§ **Questions**
1 > Dans le texte sur le projet de loi 2, reformulez plus brièvement le paragraphe qui commence par « Le langage employé dans le projet de loi 2 » en conservant ses faits principaux.
2 > Recopiez fidèlement, dans le texte sur le projet de loi 2, le passage allant de « Le langage employé » jusqu'à « les facteurs biologiques. ».

§ **Texte présenté**
╔══
Ce que la loi 2 échoue à comprendre

Il y a trois semaines, le ministre de la Justice, Simon Jolin-Barrette, a déclaré aux journalistes que le gouvernement n’exigerait plus de chirurgie pour changer la désignation du sexe sur les cartes d’identité gouvernementales, mais sa compréhension du sexe et du genre reste erronée dans le projet de loi 2. En tant que chercheurs possédant une expertise sur les questions de genre et de sexualité au Québec, nous remarquons que les amendements proposés à la loi 2 ne sont pas fondés sur des informations scientifiques ou sur des données probantes. Les changements légaux concernant ces questions devraient faire état de l’application des meilleures connaissances disponibles sur le sujet. Malgré la promesse de modifier le projet de loi, le gouvernement fait preuve d’un manque de compréhension des notions de sexe et de genre, ce qui pourrait porter préjudice à des populations déjà vulnérables, violer la liberté d’autodétermination et d’autonomie corporelle protégée par les droits de la personne, et créer des ajouts sur les documents gouvernementaux d’identification qui sont inutiles et n’apportent aucun bénéfice social.
Le langage employé dans le projet de loi 2 présente la distinction entre le sexe et le genre comme un problème devant être réglé par une désignation additionnelle du genre, séparant ainsi le sexe du genre sur les documents. Cet ajout constitue une simplification excessive où l’on interprète le sexe comme étant biologique et le genre, comme étant social. Or, tout comme dans les études du genre et de la sexualité, la recherche en sciences médicales démontre que la catégorisation du sexe est déterminée tant par les facteurs sociaux que par les facteurs biologiques.
╚══
§ **Données fournies**
╔══
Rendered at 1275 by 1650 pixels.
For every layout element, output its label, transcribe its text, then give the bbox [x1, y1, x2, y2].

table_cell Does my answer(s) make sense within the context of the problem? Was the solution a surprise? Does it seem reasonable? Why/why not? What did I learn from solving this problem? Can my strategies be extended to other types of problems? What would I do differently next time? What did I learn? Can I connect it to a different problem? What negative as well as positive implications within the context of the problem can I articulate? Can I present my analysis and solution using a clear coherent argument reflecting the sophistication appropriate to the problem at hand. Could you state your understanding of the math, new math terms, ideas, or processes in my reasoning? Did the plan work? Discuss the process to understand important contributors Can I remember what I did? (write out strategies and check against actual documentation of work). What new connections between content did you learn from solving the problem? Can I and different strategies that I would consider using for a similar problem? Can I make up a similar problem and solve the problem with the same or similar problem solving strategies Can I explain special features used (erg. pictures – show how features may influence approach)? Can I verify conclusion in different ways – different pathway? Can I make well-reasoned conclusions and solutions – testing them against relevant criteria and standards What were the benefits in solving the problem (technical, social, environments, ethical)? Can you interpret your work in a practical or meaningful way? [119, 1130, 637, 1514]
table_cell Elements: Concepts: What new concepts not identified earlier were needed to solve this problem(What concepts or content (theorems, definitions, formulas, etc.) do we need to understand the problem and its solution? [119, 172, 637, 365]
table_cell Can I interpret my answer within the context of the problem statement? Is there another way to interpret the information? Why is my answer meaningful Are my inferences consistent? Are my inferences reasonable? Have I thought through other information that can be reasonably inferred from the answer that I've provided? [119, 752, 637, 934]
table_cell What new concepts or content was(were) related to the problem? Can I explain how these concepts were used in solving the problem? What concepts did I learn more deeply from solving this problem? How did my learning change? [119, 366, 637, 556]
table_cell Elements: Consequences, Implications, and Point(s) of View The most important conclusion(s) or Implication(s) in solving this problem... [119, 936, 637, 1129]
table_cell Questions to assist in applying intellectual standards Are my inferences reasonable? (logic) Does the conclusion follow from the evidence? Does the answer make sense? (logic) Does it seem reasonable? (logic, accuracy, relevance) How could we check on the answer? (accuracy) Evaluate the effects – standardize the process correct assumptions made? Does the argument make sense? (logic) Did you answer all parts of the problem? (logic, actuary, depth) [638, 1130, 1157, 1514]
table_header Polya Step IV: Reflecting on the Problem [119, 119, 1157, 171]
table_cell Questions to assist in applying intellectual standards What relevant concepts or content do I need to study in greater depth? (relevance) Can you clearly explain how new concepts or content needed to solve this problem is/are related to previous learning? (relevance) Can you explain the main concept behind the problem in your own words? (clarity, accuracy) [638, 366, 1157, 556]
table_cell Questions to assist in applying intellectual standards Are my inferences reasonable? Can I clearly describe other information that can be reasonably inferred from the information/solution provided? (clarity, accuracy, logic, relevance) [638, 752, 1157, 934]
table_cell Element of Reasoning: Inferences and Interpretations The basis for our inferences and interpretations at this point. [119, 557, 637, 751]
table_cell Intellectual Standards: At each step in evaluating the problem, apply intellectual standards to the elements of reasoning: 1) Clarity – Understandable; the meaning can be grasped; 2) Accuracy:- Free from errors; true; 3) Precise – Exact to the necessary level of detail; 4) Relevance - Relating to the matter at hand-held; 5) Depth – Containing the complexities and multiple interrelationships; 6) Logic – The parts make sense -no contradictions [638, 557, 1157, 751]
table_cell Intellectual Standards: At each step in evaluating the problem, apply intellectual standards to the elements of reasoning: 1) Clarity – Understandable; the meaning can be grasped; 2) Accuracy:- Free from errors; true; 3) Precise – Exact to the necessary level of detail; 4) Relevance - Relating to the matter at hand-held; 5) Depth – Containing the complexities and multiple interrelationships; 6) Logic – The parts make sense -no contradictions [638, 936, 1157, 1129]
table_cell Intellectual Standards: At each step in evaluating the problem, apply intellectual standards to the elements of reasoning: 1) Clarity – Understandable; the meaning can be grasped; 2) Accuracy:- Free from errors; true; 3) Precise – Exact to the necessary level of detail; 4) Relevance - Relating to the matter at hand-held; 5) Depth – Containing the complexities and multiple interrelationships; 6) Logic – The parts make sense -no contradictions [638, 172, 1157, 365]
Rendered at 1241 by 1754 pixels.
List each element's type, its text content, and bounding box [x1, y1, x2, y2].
╚══
§ **Corrigé**
1 > Le projet de loi 2 traite la distinction entre sexe et genre comme un problème à régler. Il ajoute donc une désignation du genre, distincte de celle du sexe, sur les documents. Cet ajout simplifie à l'excès en considérant le sexe comme biologique et le genre comme social. Or, les études du genre et de la sexualité, comme la recherche en sciences médicales, montrent que la catégorisation du sexe dépend autant de facteurs sociaux que biologiques.

2 >
Le langage employé dans le projet de loi 2 présente la distinction entre le sexe et le genre comme un problème devant être réglé par une désignation additionnelle du genre, séparant ainsi le sexe du genre sur les documents. Cet ajout constitue une simplification excessive où l’on interprète le sexe comme étant biologique et le genre, comme étant social. Or, tout comme dans les études du genre et de la sexualité, la recherche en sciences médicales démontre que la catégorisation du sexe est déterminée tant par les facteurs sociaux que par les facteurs biologiques.